The Telegraph turns its attention to Syria with an interview with its president, Bashar al-Assad who warns the West that action against his country would cause an "earthquake" that would "burn the whole region".
The interview came as thousands of anti-government demonstrators took to the streets in two Syrian cities on Friday to demand the imposition of a Libyan-style no-fly zone over the country.
Europe has been at the top of the news agenda for most of the week and the Observer carries an interview with Nick Clegg who tells the paper that the coalition will not take back powers from Brussels and calls EU debate a 'dangerous distraction'
Meanwhile the Times carries a waring from Isabel Oakeshott the Europe minister who warns of an inherent risk the euro crisis will split the region into two camps, leaving the UK at a disadvantage.
It leads with the news that all women are to get right to caesareans.The paper says that the NHS will have to make the operation available to all healthy women, according to new guidelines on birth choice to be published next week.
The Sunday Mirror looks to the events in the Bristol courtroom that saw Joanna Yeates' killer found guilty of murder on Friday.It reports that another girl had a narrow escape.
The vice girl’s detailed account, says the paper, provides a disturbing insight into the mind of a man we now know liked to watch violent pornography showing women being choked during sex.
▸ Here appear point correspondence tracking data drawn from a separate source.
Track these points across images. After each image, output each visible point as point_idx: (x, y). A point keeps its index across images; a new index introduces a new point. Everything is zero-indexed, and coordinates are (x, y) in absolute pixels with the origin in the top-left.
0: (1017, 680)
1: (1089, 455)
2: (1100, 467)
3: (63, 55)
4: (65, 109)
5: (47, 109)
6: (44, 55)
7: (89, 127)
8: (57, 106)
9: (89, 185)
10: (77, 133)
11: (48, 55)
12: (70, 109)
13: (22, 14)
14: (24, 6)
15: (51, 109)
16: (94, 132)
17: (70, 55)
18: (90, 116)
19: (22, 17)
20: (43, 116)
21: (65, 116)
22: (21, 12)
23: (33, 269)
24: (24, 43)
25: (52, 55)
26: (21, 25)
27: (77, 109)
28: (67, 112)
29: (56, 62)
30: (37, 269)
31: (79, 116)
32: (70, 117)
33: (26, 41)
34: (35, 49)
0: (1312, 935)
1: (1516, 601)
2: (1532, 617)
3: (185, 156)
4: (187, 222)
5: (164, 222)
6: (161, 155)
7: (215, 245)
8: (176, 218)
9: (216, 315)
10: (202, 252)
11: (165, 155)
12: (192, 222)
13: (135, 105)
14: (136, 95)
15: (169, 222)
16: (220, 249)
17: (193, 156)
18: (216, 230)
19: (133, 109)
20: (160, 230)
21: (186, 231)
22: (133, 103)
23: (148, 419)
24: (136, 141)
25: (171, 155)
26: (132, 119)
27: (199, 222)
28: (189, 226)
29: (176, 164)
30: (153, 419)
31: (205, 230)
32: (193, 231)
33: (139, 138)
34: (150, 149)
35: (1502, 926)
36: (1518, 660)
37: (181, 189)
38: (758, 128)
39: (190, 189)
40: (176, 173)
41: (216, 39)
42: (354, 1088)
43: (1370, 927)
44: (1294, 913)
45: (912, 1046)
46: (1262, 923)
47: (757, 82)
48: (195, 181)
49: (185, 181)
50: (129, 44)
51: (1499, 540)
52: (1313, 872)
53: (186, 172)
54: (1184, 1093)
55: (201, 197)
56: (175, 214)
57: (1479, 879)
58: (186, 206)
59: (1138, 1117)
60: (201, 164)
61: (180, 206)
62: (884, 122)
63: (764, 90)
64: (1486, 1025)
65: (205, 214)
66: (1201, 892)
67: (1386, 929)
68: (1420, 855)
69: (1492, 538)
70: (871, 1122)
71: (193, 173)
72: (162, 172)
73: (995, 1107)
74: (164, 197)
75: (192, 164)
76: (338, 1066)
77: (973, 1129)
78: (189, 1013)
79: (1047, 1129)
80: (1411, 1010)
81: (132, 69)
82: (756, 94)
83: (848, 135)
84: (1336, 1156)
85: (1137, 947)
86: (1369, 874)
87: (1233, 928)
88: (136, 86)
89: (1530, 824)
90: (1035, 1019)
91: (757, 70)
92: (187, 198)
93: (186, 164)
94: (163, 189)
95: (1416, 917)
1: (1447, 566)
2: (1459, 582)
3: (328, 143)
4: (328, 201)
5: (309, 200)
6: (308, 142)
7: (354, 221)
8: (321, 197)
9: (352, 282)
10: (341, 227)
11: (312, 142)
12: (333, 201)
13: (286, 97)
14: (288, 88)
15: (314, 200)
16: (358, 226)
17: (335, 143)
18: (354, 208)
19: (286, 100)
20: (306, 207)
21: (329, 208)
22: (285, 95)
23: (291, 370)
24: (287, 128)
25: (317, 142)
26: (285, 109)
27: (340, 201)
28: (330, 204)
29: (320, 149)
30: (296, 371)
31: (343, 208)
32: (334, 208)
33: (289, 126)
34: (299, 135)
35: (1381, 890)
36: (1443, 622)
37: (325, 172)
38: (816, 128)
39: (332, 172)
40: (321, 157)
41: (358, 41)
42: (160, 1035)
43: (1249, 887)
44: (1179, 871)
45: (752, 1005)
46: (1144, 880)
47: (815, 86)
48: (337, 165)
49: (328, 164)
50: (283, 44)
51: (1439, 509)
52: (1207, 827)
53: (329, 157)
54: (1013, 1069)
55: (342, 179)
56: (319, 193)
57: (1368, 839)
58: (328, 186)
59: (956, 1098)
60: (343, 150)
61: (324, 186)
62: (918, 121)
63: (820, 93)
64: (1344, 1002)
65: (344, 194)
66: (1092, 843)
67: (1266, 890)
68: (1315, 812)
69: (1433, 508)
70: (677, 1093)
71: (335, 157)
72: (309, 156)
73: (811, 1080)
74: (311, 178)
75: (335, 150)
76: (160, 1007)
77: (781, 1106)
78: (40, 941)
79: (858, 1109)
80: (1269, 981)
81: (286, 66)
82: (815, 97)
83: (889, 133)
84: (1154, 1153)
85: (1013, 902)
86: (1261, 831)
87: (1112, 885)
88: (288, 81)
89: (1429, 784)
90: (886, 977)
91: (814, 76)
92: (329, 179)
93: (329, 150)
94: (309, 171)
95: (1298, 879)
Princess Butterfly, 23, is now haunted by the parallels between her bizarre sex session and Jo’s murder just 15 days later.
Meanwhile the Mail reports that how the parents of Tabak's former gilrfriend Tanja Morson told of her lucky escape from the 33-year-old Dutchman and how they are thanking a 'guardian angel' that she is still alive.
It leads with an exclusive,claiming that confidential documents leaked to it reveal that the postal service has stopped giving priority to first-class letters and packages posted on Saturdays.
The move says the paper means that the company has already made an estimated £4 million from customers needlessly putting first-class stamps on post that has been treated the same as second class.
The Sunday Express leads with the news that the army have been put on alert this winter to save the frail and elderly if this winter is as devastating as last year.
It says that health secretary Andrew Lansley will unveil the country’s first co-ordinated Cold Weather Plan on Tuesday.